**Action item:** Here the job is to repeat the listing exactly, but not the pictures in it.

**Data extract:**
Segment Open

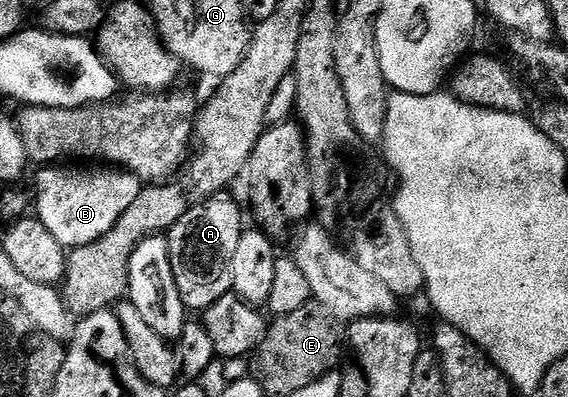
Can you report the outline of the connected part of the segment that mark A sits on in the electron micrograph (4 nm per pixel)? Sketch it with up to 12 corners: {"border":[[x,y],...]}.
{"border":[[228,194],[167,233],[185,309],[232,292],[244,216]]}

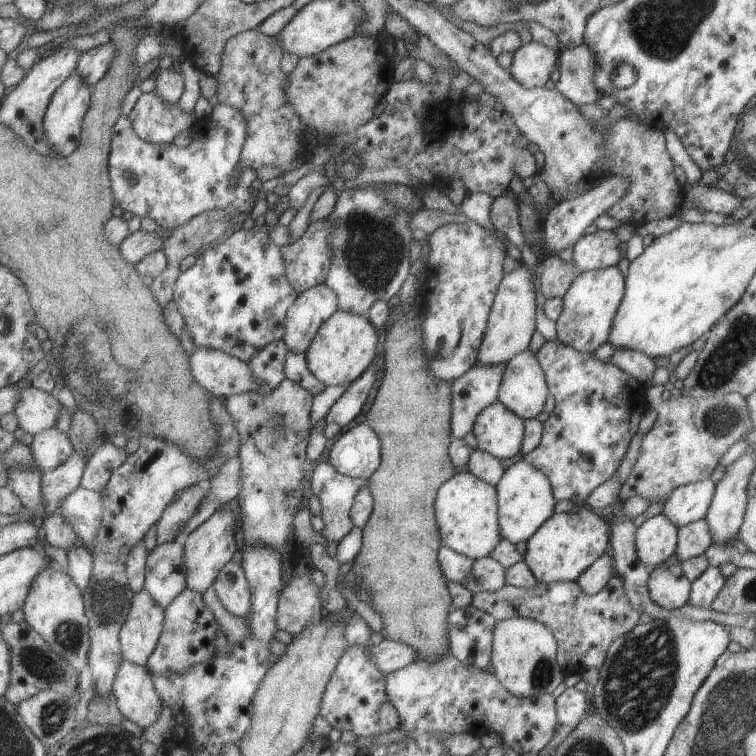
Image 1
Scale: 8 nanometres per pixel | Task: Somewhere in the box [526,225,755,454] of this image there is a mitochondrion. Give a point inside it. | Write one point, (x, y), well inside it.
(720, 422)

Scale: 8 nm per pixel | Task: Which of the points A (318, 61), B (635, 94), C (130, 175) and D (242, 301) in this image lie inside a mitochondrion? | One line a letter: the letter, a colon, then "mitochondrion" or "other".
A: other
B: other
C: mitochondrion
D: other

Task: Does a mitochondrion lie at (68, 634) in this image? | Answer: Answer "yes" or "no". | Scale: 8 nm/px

Segment Closed

**Task result:**
Can you report the outline of the connected part of the segment that mark A sits on in the electron micrograph (4 nm per pixel)? Sketch it with up to 12 corners: {"border":[[x,y],...]}.
{"border":[[228,194],[167,233],[185,309],[232,292],[244,216]]}

Image 1
Scale: 8 nanometres per pixel | Task: Somewhere in the box [526,225,755,454] of this image there is a mitochondrion. Give a point inside it. | Write one point, (x, y), well inside it.
(720, 422)

Scale: 8 nm per pixel | Task: Which of the points A (318, 61), B (635, 94), C (130, 175) and D (242, 301) in this image lie inside a mitochondrion? | One line a letter: the letter, a colon, then "mitochondrion" or "other".
A: other
B: other
C: mitochondrion
D: other

Task: Does a mitochondrion lie at (68, 634) in this image? | Answer: Answer "yes" or "no". | Scale: 8 nm/px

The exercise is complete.